Complete the following:
- A) List every city and country named in the news report on reporters in Tripoli, including each only once.
- B) Repeat the passage of the news report on reporters in Tripoli that runs from "Editor's note: CNN's" up to and including "campaign over Libya.".

--- BEGIN Page extract ---

Editor's note: CNN's Frederik Pleitgen has just returned to Germany from Tripoli where he often had to work with Libyan government minders watching -- but he was also able to evade their watchful eyes and exclusively meet in secret with anti-Gadhafi rebels.
Berlin, Germany (CNN) -- The Libyan regime is confining international journalists to a five star hotel in Tripoli called the Rixos.
When reporters want to leave they need to take a government minder and a government translator.
"This is important so that you do not get hurt," one official told CNN when we requested to drive around town on our own. He insisted angry Gadhafi supporters might harm journalists because of the rage caused by NATO's bombing campaign over Libya.
This policy tries to create a sentiment of fear among the reporters and instill in them the notion that Tripoli is a Gadhafi stronghold where any journalist who tries to move on his own and ask questions will be turned in and arrested, and possibly held for weeks like several western reporters who remain in custody in Libya.

--- END Page extract ---
--- BEGIN Dataset ---

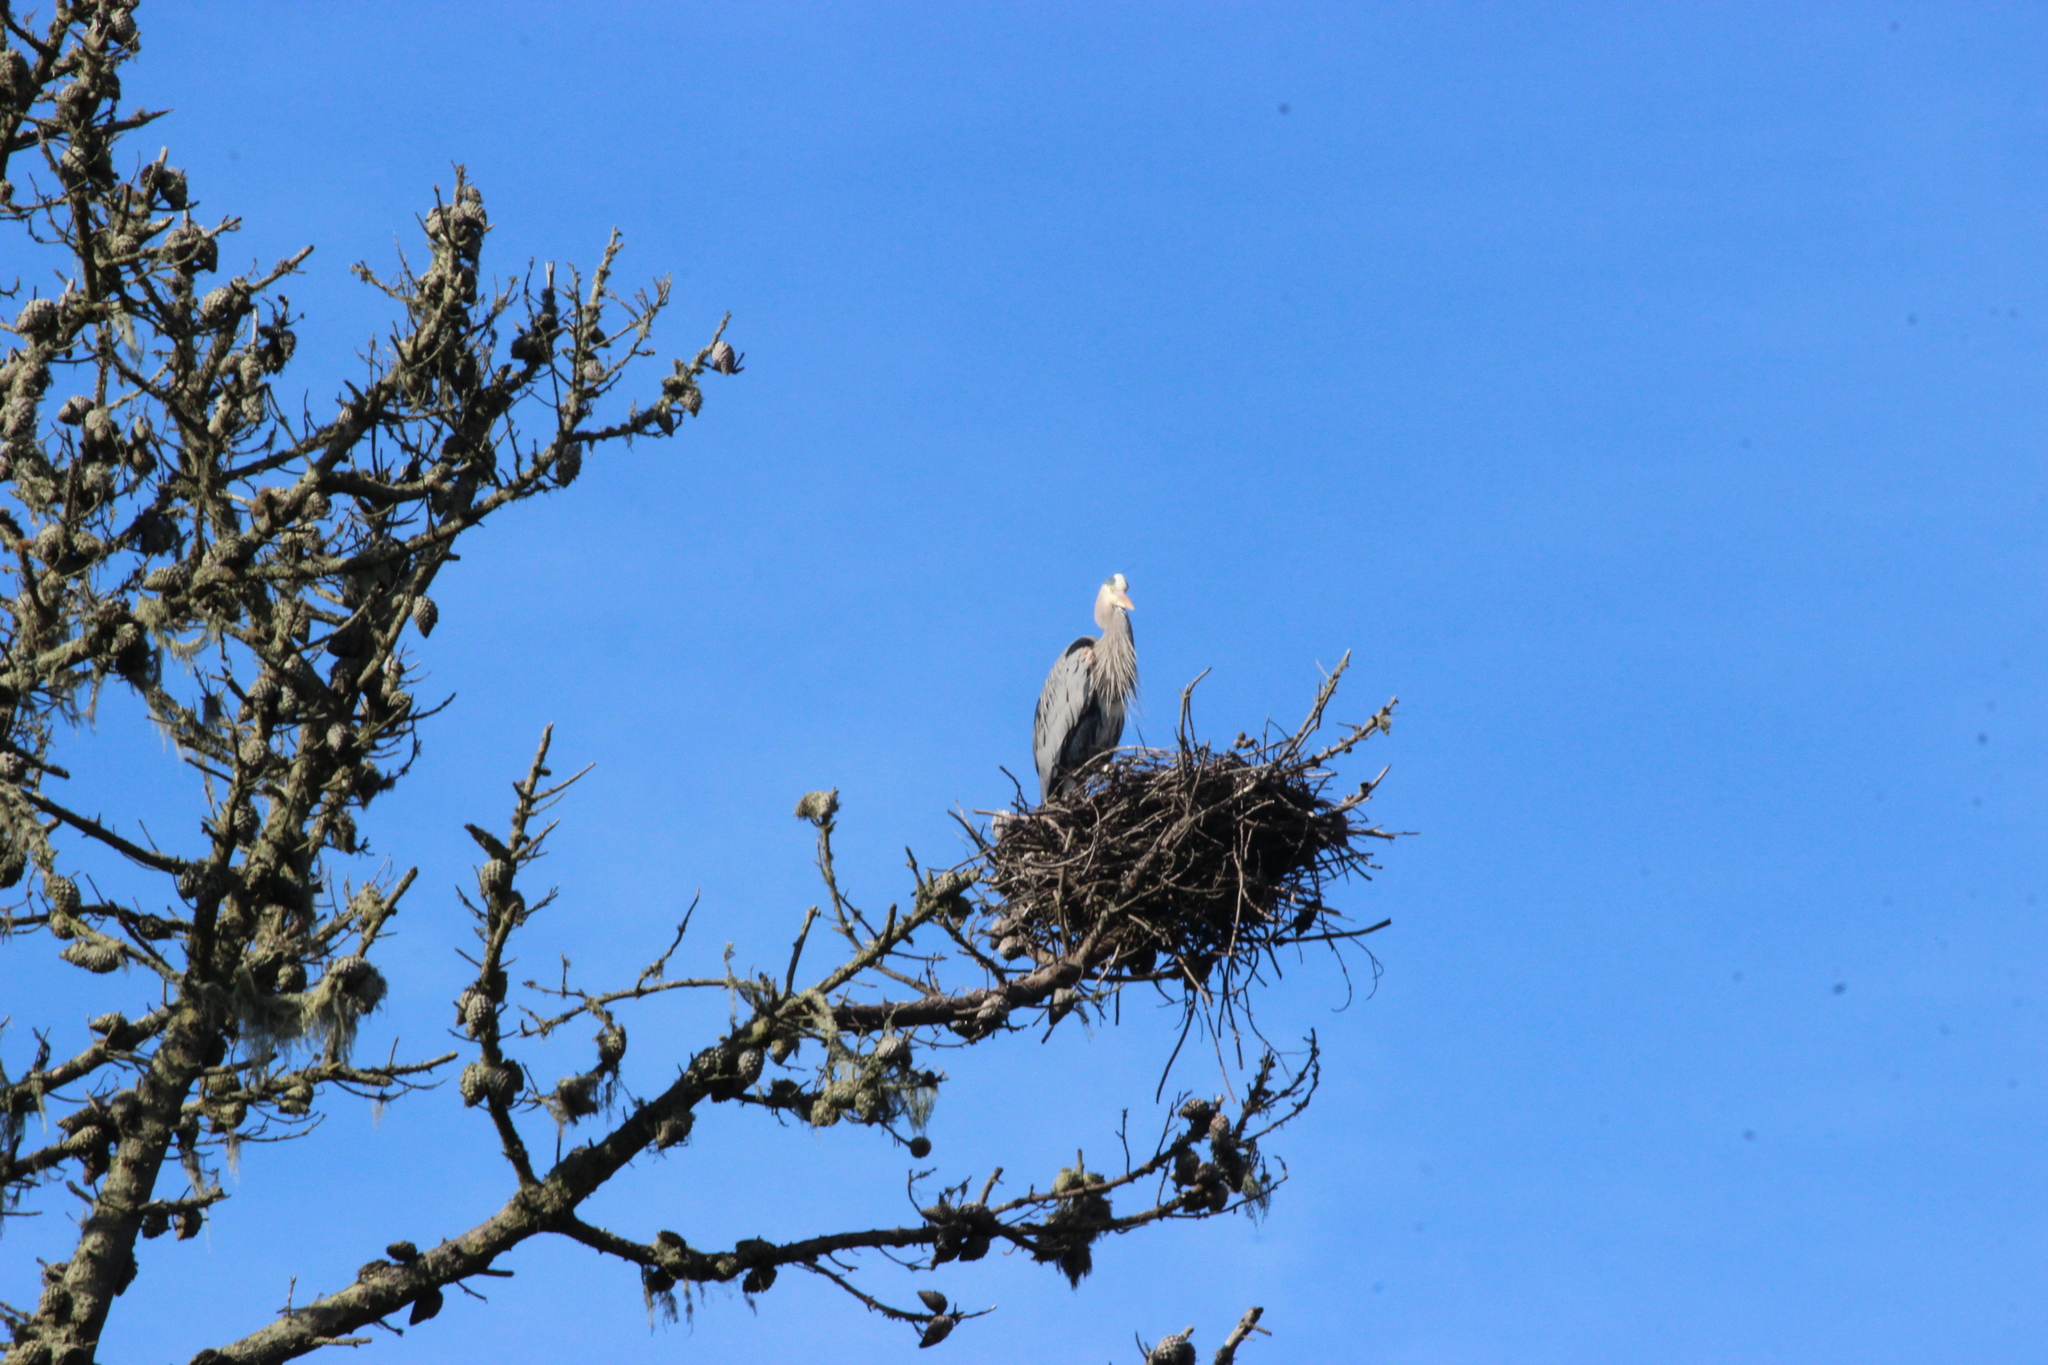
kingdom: Animalia
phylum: Chordata
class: Aves
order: Pelecaniformes
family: Ardeidae
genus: Ardea
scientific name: Ardea herodias
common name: Great blue heron
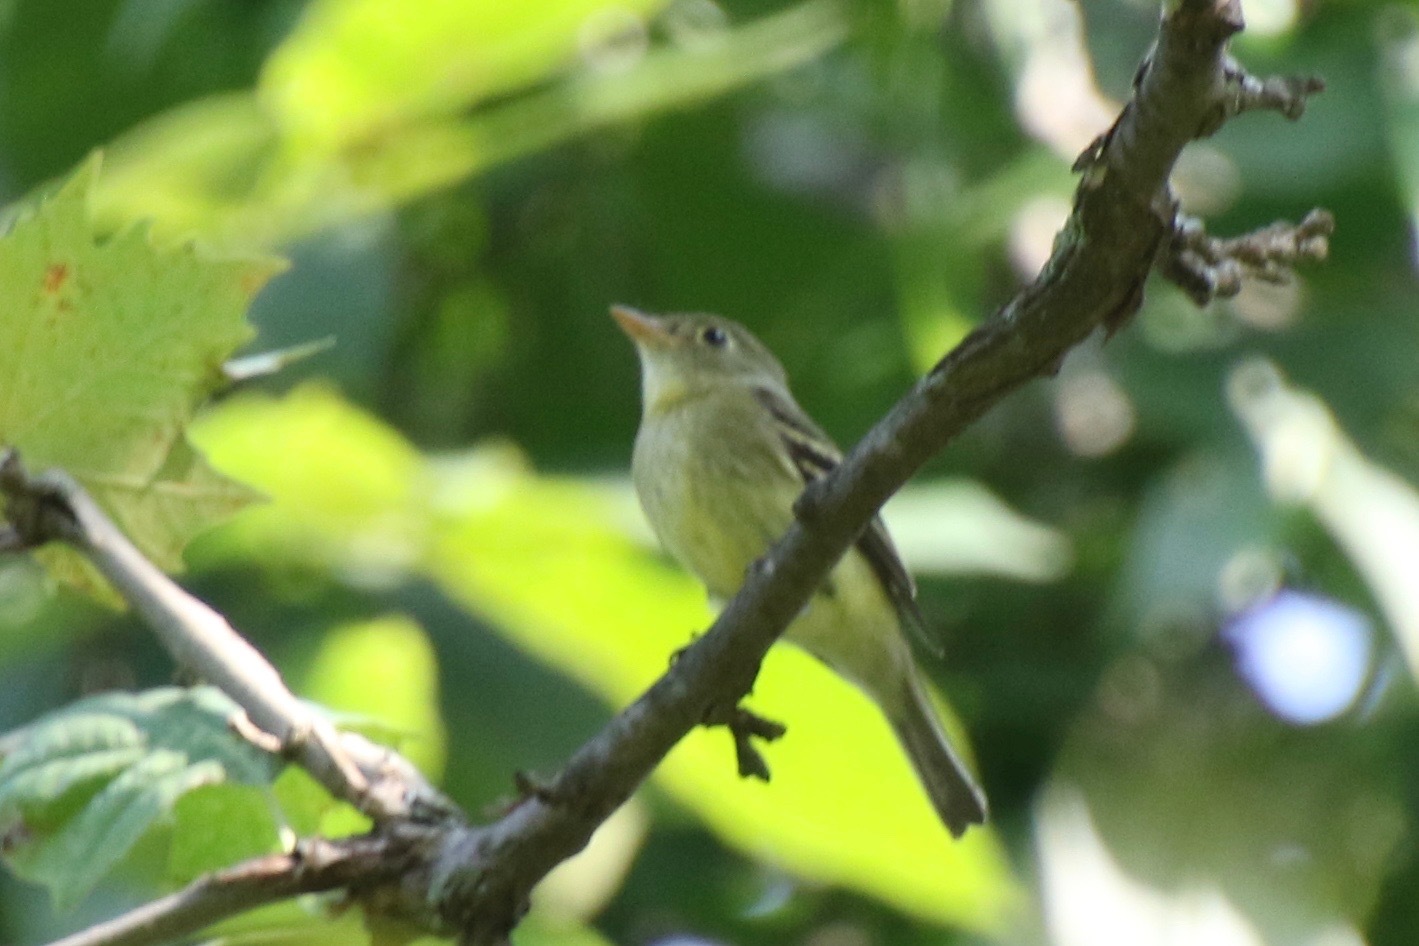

--- END Dataset ---

Final results:
- A) Germany, Tripoli, Berlin, Libya

- B)
Editor's note: CNN's Frederik Pleitgen has just returned to Germany from Tripoli where he often had to work with Libyan government minders watching -- but he was also able to evade their watchful eyes and exclusively meet in secret with anti-Gadhafi rebels.
Berlin, Germany (CNN) -- The Libyan regime is confining international journalists to a five star hotel in Tripoli called the Rixos.
When reporters want to leave they need to take a government minder and a government translator.
"This is important so that you do not get hurt," one official told CNN when we requested to drive around town on our own. He insisted angry Gadhafi supporters might harm journalists because of the rage caused by NATO's bombing campaign over Libya.